For all sectors, standards are an effective way of embedding best practice into British business, ensuring that organisations are equipped with the tools that they need to achieve their goals in the most efficient, safe and effective way possible. Numerous international standards provide guidance to enable organisations to measure, verify, manage and communicate their journey toward carbon neutrality.

Driving sustainability through the supply chain 

An article by Rodolphe Vergeaud, head of CIB EMEA Trade and Working Capital Solutions - Global Banking at BNP Paribas, published on LinkedIn on 22nd January made the case that, for trade buyers, sustainable supply chain finance is a powerful tool to drive the ESG agenda throughout their supply network.

"Not only can it help you achieve your sustainable sourcing goals, which reflects well on your business, but it also increases security of supply," says Vergeaud. "Suppliers with access to better finance, that are managing their sustainability risks effectively, are more likely to be around for the long-term."

Companies with efficient supply chains have a competitive advantage and finance solutions are one of the most effective routes to achieve that.

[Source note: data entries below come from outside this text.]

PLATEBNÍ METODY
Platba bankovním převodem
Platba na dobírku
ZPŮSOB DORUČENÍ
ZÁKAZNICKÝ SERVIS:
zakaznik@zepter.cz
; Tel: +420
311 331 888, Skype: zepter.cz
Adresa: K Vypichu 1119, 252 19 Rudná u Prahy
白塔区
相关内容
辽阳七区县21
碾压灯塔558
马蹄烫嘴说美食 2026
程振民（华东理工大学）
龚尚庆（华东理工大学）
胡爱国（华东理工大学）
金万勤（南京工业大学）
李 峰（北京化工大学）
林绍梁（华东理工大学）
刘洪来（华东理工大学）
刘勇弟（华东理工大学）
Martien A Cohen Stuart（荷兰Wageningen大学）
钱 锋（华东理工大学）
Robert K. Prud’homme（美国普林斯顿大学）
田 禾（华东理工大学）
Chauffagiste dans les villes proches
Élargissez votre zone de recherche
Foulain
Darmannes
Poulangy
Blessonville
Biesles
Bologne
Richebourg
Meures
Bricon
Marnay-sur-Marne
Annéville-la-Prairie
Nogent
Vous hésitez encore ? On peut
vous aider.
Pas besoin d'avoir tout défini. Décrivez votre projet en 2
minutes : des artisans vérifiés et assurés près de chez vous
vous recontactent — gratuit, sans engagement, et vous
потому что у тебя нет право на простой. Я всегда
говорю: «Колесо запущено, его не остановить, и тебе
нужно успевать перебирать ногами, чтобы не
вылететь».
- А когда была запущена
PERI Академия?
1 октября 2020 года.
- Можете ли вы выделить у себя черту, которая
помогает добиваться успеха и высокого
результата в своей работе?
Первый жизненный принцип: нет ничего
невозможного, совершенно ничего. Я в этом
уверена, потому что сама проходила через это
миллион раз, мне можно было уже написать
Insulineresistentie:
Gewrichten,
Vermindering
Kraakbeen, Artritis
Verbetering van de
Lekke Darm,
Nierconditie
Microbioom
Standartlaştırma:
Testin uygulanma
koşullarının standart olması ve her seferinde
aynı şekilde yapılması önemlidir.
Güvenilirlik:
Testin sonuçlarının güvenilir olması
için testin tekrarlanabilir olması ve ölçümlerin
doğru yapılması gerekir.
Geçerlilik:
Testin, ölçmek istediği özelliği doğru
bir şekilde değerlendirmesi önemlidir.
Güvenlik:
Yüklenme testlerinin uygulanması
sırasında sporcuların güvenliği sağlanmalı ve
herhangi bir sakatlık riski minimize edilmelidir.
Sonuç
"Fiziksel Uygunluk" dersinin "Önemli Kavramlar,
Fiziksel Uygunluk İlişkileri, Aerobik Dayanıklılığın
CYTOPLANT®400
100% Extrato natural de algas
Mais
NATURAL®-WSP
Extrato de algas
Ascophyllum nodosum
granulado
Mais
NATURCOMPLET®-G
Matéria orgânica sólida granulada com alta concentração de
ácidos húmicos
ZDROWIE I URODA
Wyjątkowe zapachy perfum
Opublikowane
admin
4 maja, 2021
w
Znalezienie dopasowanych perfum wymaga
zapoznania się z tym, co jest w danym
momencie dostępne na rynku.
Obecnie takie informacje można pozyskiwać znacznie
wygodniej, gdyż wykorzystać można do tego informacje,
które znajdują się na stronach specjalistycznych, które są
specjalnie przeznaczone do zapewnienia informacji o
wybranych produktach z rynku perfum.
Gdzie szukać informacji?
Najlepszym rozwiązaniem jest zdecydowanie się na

"I’d go one step further and say I am convinced that embedding sustainable supply chain finance solutions represents the key innovation that will define the future of global trade finance, allowing buyers to draw suppliers down a sustainability path, incentivising ethical and responsible practice," argues Vergeaud.

In practice, the buyer can embed sustainability criteria in the terms they provide to suppliers, so those suppliers have a tangible incentive to go green. In doing so, suppliers can get better access to working capital at lower rates.

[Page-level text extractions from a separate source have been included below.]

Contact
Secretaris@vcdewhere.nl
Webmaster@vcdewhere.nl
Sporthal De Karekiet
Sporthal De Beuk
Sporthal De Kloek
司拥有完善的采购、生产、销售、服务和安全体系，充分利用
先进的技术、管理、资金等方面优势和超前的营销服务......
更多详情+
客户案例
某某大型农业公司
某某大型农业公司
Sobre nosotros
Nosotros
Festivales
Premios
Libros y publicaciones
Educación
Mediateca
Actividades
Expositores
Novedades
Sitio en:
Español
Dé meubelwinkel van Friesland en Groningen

"It is becoming easier to do this," Vergeaud notes. "Supplier sustainability performance data is still not perfect, but it is becoming more widely available. Initiatives such as the European Union’s Sustainable Finance Disclosure Regulation (SFDR) – due to come into effect in March 2021 - are improving information flows."

The role of carbon pricing

Elsewhere, in a report released by Deutsche Bank this week, 'Carbon Pricing and the green transition', James Brand, Utilities EU Analyst at Deutsche Bank Research takes a look at what the 2020s have in store in terms of industrial decarbonisation, emissions trading and renewable energy. In the report, Brand notes that we are approaching a crunch point for carbon pricing. 

"A flurry of key policy reviews are due in the first half of the year and we expect decisions on the framework for industrial decarbonisation," Brand says. "Indeed, while decarbonisation of the power sector continues apace, the EU and UK’s tough emission reduction targets will require broader cuts. For utilities, this means carbon pricing could be key." 

In terms of EU and UK policy on greener power, the report notes that with more ambitious 2030 targets, national objectives may have changed from insulating industry to also driving industrial decarbonisation.

"Designing an incentive regime which funds this while maintaining the international competitiveness of European industry is likely to prove a key political focus of 2021," Brand says. "Strengthened emission trading programmes with higher carbon prices should aid this process. As such, the review of the EU Emissions Trading Scheme (ETS) and the launch of a UK ETS could be the most important single cross-sector events of the year."

Sustainability is a complex and multifaceted area for corporates to grasp, but progress on this issue has never been more important.